_Exercise objective_
No pictures should appear in the copy. Reproduce exactly the lines from the one containing "Gosta do que vê?" through the end of the material below.

_Information shown_

Start of Block

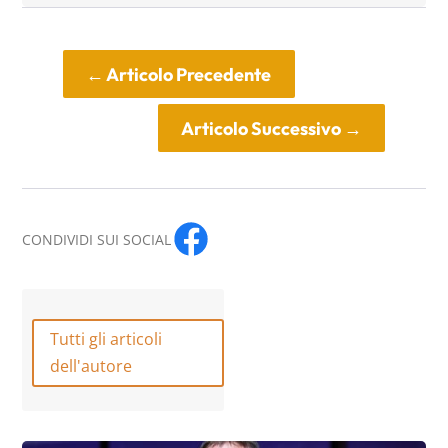
←
Articolo Precedente
Articolo Successivo
→
CONDIVIDI SUI SOCIAL
Tutti gli articoli
dell'autore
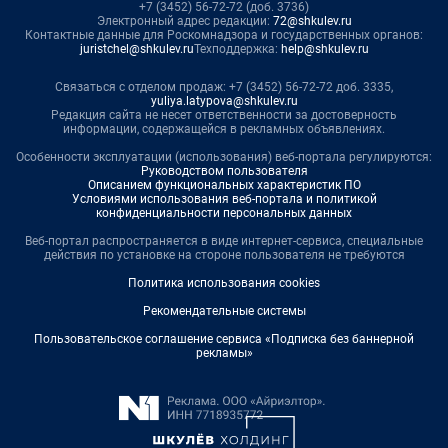
+7 (3452) 56-72-72 (доб. 3736)
Электронный адрес редакции:
72@shkulev.ru
Контактные данные для Роскомнадзора и государственных органов:
juristchel@shkulev.ru
Техподдержка:
help@shkulev.ru
Связаться с отделом продаж: +7 (3452) 56-72-72 доб. 3335,
yuliya.latypova@shkulev.ru
Редакция сайта не несет ответственности за достоверность
информации, содержащейся в рекламных объявлениях.
Особенности эксплуатации (использования) веб-портала регулируются:
Руководством пользователя
Описанием функциональных характеристик ПО
Условиями использования веб-портала и политикой
конфиденциальности персональных данных
Веб-портал распространяется в виде интернет-сервиса, специальные
действия по установке на стороне пользователя не требуются
Политика использования cookies
Рекомендательные системы
Пользовательское соглашение сервиса «Подписка без баннерной
рекламы»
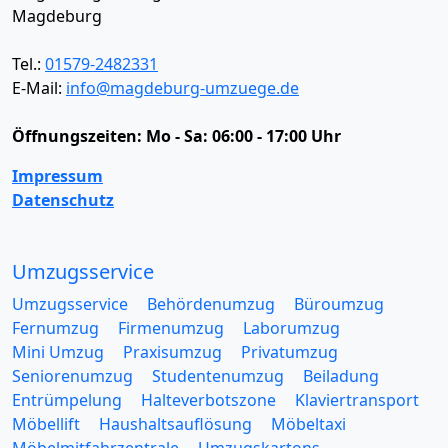
Magdeburg
Tel.:
01579-2482331
E-Mail:
info@magdeburg-umzuege.de
Öffnungszeiten:
Mo - Sa: 06:00 - 17:00 Uhr
Impressum
Datenschutz
Umzugsservice
Umzugsservice
Behördenumzug
Büroumzug
Fernumzug
Firmenumzug
Laborumzug
Mini Umzug
Praxisumzug
Privatumzug
Seniorenumzug
Studentenumzug
Beiladung
Entrümpelung
Halteverbotszone
Klaviertransport
Möbellift
Haushaltsauflösung
Möbeltaxi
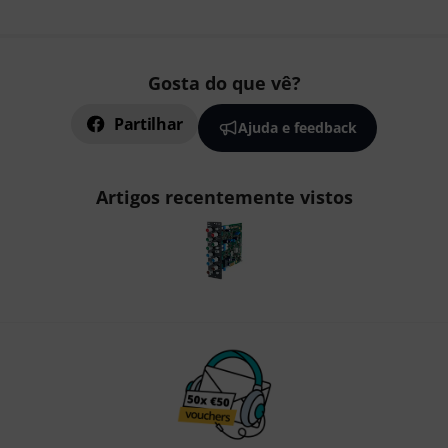
Gosta do que vê?
Partilhar
Ajuda e feedback
Artigos recentemente vistos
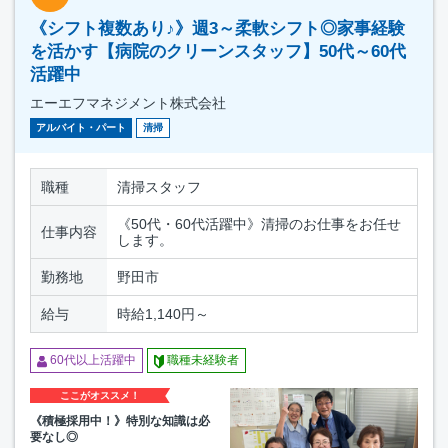
《シフト複数あり♪》週3～柔軟シフト◎家事経験
を活かす【病院のクリーンスタッフ】50代～60代
活躍中
エーエフマネジメント株式会社
アルバイト・パート
清掃
職種
清掃スタッフ
《50代・60代活躍中》清掃のお仕事をお任せ
仕事内容
します。
勤務地
野田市
給与
時給1,140円～
60代以上活躍中
職種未経験者
ここがオススメ！
《積極採用中！》特別な知識は必
要なし◎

End of Block

_Written reply_
Gosta do que vê?
Partilhar
Ajuda e feedback
Artigos recentemente vistos
《シフト複数あり♪》週3～柔軟シフト◎家事経験
を活かす【病院のクリーンスタッフ】50代～60代
活躍中
エーエフマネジメント株式会社
アルバイト・パート
清掃
職種
清掃スタッフ
《50代・60代活躍中》清掃のお仕事をお任せ
仕事内容
します。
勤務地
野田市
給与
時給1,140円～
60代以上活躍中
職種未経験者
ここがオススメ！
《積極採用中！》特別な知識は必
要なし◎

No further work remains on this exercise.